### [Kutipan Bacaan]
Kamis, 21 Agustus 2008

Pembangunan Berkelanjutan

         

Pembangunan berkelanjutan (sustainable development) merupakan salah satu dari beberapa koreksi terhadap “Teori Pembangunan”. Apa yang dibanggakan dengan “pembangunan” ternyata hanya dirasakan 20 persen penduduk bumi. Selain itu, terjadi kerusakan yang serius pada sumberdaya alam akibat eksploitasi yang mengejar keuntungan belaka.
Ide pokok lahirnya konsep “pembangunan berkelanjutan” (di buku ini saya singkat menjadi “PB”) berasal dari masalah “lingkungan”. Konsep “berkelanjutan” awalnya merupakan konsep dari kelompok  ahli sosial dan ekologi[1], namun kemudian juga diambil alih oleh orang-orang ekonomi. Ini karena mereka punya dana dan jaringan untuk mensosialisasikannya dengan cepat. Dalam konsepnya yang asli, teori ekonomi tidak sejalan dengan ekonomi berkelanjutan, karena mereka cenderung mengekploitasi alam secara besar-besaran. Koreksi terhadap pendekatan ini kemudian melahirkan cabang ilmu “ekonomi lingkungan”.
 Inti dari pembangunan berkelanjutan adalah tentang “keberlanjutannya” (sustainable). Dalam batasan formal, “sustain” adalah “the act of one generation saving options by passing them on to the next generation”. Kata “sustain” bermakna menopang, menyokong, menahan, dan meneruskan. Sementara “sustainability” adalah “…to leave future generations as many opportunities as we ourselves have had, if not more” [2]. Kedua kata ini menunjuk kepada sikap dan perilaku generasi saat ini untuk mewariskan alam ini dalam kondisi sebaik-baiknya dan seutuhnya untuk generasi mendatang.

### [Tugas Anda]
1: Menurut kutipan tentang pembangunan berkelanjutan, berapa persen penduduk bumi yang ternyata merasakan apa yang dibanggakan dengan “pembangunan”?
2: Tuliskan kembali bagian kutipan tentang pembangunan berkelanjutan, mulai dari "Inti dari pembangunan" dan berakhir pada "untuk generasi mendatang.", tanpa mengubah apa pun.
Data ini merupakan bahan tersendiri yang terpisah dari kutipan bacaan.

### [Data Tersimpan]
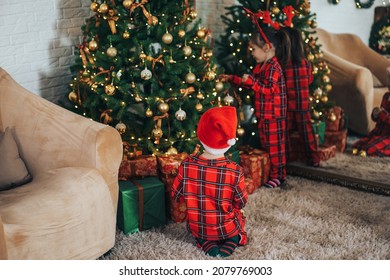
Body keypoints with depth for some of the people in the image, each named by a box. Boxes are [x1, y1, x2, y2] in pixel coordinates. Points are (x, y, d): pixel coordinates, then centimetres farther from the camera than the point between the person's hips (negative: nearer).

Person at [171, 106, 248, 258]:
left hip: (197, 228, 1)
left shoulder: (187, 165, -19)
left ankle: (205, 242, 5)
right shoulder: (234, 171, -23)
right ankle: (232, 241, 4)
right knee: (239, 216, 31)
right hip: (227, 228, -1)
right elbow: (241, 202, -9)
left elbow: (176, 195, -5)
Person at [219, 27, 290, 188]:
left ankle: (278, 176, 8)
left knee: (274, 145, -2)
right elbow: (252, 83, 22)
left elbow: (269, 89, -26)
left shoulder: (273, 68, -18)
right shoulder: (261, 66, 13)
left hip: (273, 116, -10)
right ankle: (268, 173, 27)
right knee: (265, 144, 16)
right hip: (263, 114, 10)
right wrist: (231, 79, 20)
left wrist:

### [Jawaban Latihan]
1: Hanya 20 persen penduduk bumi.

2:
Inti dari pembangunan berkelanjutan adalah tentang “keberlanjutannya” (sustainable). Dalam batasan formal, “sustain” adalah “the act of one generation saving options by passing them on to the next generation”. Kata “sustain” bermakna menopang, menyokong, menahan, dan meneruskan. Sementara “sustainability” adalah “…to leave future generations as many opportunities as we ourselves have had, if not more” [2]. Kedua kata ini menunjuk kepada sikap dan perilaku generasi saat ini untuk mewariskan alam ini dalam kondisi sebaik-baiknya dan seutuhnya untuk generasi mendatang.